The same sickening obsession with getting the better of political opponents came through strongly in the utterly shocking 2G scam verdict of 21 December. The case had, along with others, come to symbolise the worst of crony capitalism that allegedly flourished under the UPA regime, fueling popular fury and sweeping it out of power in 2014. O P Saini, Special CBI Judge, delivered a “historic” verdict holding that there was no criminality or conspiracy in spectrum allotment and acquitted all the accused. A scam was created by some people “by artfully arranging a few selected facts and exaggerating things beyond recognition to astronomical levels”. He held that the former Telecom Minister, A Raja of the DMK, did no wrong and pinned the blame on multiple Government agencies from Dr. Manmohan Singh’s PMO, to the Ministries of Law, Finance as well as senior DoT officials. Saini also came down heavily on the CBI for its extreme shoddiness. Analysts and stakeholders are still in a daze trying to get their collective heads around the implications of such an extraordinary verdict. This is no closure.
Be that as it may, given the dismissal of all charges, the DMK and its key actors in the saga, A. Raja and Kanimozhi, both of whom had served time in Tihar Jail, were expectedly jubilant and received a rapturous welcome from party leaders and cadres.
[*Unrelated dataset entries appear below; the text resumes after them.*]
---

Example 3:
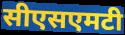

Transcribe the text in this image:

सीएसएमटी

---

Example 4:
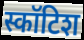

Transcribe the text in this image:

स्कॉटिश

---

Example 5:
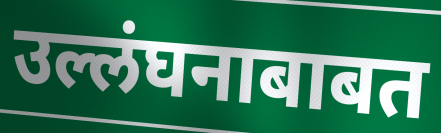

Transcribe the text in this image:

उल्लंघनाबाबतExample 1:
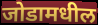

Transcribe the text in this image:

जोडामधील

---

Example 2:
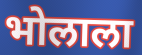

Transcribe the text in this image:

भोलाला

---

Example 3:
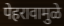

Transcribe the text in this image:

पेहरावामुळे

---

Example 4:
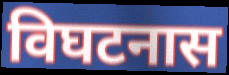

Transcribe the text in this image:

विघटनास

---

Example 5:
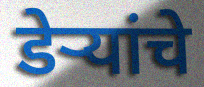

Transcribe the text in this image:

डेर्‍यांचे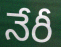
నేరీ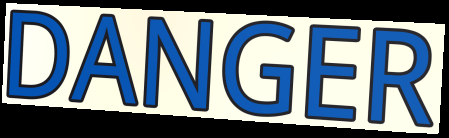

But for the Congress to jump in at this juncture and pillory the BJP for spreading lies about the scam and demand an apology from Vinod Rai, the former C&AG on whose report of presumptive loss to the exchequer the investigative and judicial proceedings were based, was outright disgraceful. It was shameless politicising of a judicial process, yet incomplete, only to attempt to show the present Government in a poor light. So much for high principles it unceasingly tom-toms.
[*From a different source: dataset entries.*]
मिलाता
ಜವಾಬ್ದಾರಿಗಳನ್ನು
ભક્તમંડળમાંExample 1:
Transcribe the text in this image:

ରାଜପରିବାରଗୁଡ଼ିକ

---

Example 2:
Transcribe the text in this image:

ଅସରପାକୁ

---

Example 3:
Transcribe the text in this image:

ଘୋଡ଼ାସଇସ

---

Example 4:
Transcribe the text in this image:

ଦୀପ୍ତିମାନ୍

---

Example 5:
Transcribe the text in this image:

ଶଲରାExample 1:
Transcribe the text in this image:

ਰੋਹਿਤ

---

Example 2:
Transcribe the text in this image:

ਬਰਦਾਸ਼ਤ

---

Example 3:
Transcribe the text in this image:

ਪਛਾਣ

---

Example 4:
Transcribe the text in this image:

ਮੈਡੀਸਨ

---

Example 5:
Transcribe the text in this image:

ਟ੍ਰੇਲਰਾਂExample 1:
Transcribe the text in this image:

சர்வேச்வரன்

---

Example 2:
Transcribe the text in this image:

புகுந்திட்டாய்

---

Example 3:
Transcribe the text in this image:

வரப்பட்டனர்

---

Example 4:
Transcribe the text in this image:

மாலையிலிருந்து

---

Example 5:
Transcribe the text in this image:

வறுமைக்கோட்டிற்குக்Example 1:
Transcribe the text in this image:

While the Congress and other political parties have come out all guns blazing in support of their leaders embroiled in the fodder and 2G scams, it cannot escape disappointing notice that there has been no comparable reaction to the indictment ~ and a three- year prison term ~ for the IAS officer, former Coal Secretary, H C Gupta in the Coalgate scam by Bharat Parashar, Special CBI Judge on 13 December. There were a few angry, distressed tweets by colleagues. Disturbingly enough according to unconfirmed accounts, some of these had to be deleted under pressure.
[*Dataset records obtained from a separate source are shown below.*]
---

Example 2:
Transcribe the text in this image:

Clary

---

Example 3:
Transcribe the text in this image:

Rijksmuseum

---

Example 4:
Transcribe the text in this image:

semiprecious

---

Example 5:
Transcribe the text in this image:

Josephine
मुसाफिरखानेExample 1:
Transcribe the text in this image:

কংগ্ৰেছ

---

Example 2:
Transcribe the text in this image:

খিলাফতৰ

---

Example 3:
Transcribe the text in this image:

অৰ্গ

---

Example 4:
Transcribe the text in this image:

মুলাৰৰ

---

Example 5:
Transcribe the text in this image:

Very interestingly, the judgment had underscored that neither was it alleged by the prosecution nor any such evidence was available to show that Gupta obtained allocation of coal blocks for accused companies by any corrupt or illegal means! As Anil Swarup, HRD Secretary, Government of India sums it up with tremendous effect, “If we hound the honest, society and administration will be left with either dishonest performers or dishonest non-performers. The choice is ours”.
Clearly, the political class has voted overwhelmingly to band together. Supporting the tainted is kosher in the craze for power. For upright civil servants, no such impregnable shield is available. They are condemned to perish.
(The writer is a retired IAS officer and comments on governance issues.)